Grandma would take us visiting. It was boring, but she liked to show us off. Marion and Isol lived next door and Isol's sister Viola lived in the most falling down unpainted house I had ever seen. I don't know whether she was poor or just complacent. They were from Scandinavia. I don't remember their stories. Marion died when I was quite small. He is just a shadow in my memory

Isol's house was even tinier than grandpa and grandma's. She had a voracious weeping willow that bordered grandma's front yard. Grandma hated that tree. She would sneak around and trim its branches when she knew Isol was away.

Grandpa built the first treehouse in an apple tree in the side yard when JA and GJ were about 8 and 9. AJ, a boy cousin, was visiting from Missouri or Arizona. It was a wooden box with no lid. Just big enough for three small children. Later he took a reclaimed wooden door and fit it across an almost horizontal branch on the apple tree. We spent hours and days in those treehouses. I don't remember sleeping out there. Still later grandpa built a playhouse with small salesmen's samples for windows and a Dutch door. He used it for storage in the winter, but it was ours the rest of the time.

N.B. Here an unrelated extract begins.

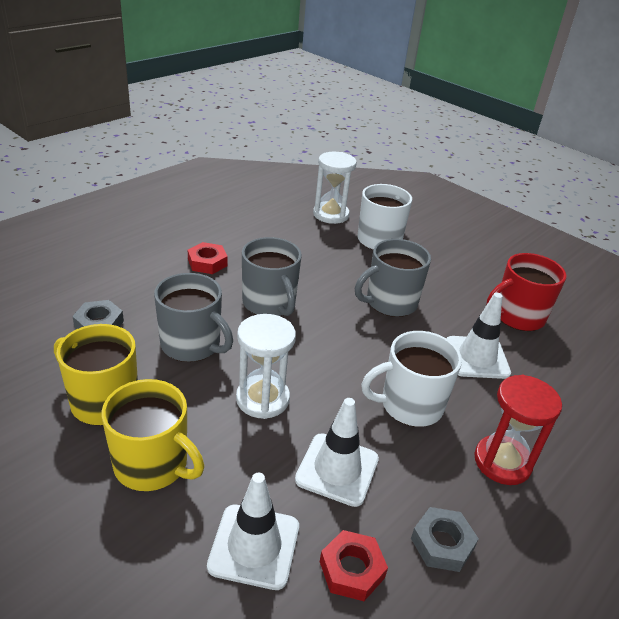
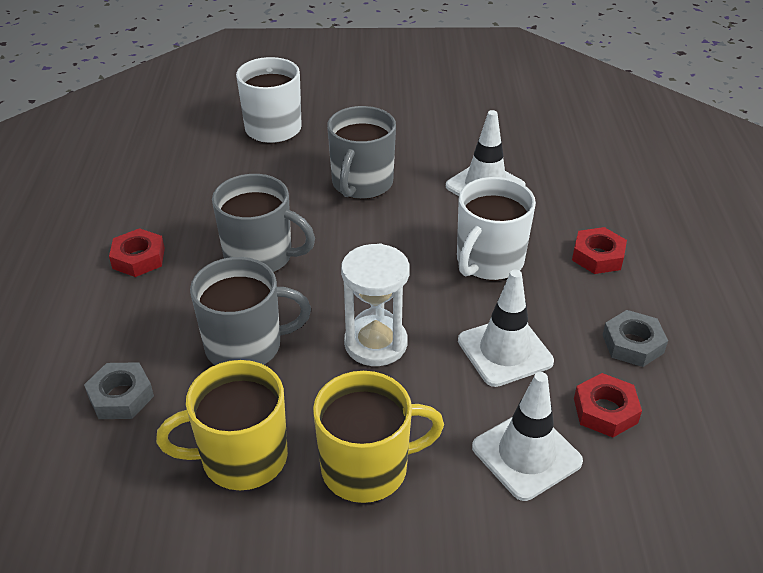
camera: 40 degrees left, 5 degrees up
white hourglass [313,152,357,224] -> none
red hourglass [474,375,562,485] -> red nut [572,227,627,274]
red mug [487,253,567,331] -> none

There was always a bag or tire swing, and later grandpa made several platform swings. We rode on the trike years later than was age appropriate. There was a scooter and a wagon and we burned up the one long sidewalk.

I just barely remember having to go out to the barn for the toilet facilities. I hated outhouses. I was still very young when they added an indoor bathroom. The barn became the two-story garage. Grandpa worked on and displayed his vast butterfly collection in the loft. And, after grandma's sudden death in 1971, he hooked a hose up to his car and killed himself in that garage.

We were shocked, yet not surprised. He couldn't live without her. My parents had brought him along when they visited my Navy officer husband and I in Norfolk earlier that summer. There was a palatable cloud of black grief that hung over grandpa. His usual dry wit and quick sense of humor had completely evaporated. He wasn't my grandpa.

They buried him before they even called me in Virginia to tell me he died. He waited until his Social Security check came, cashed it, and left the money on his dresser in their bedroom. It was a very hot August and he had been dead for a couple of days. The mortician gave dad a cleaner and he scrubbed down the garage floor trying to eradicate the smell of death.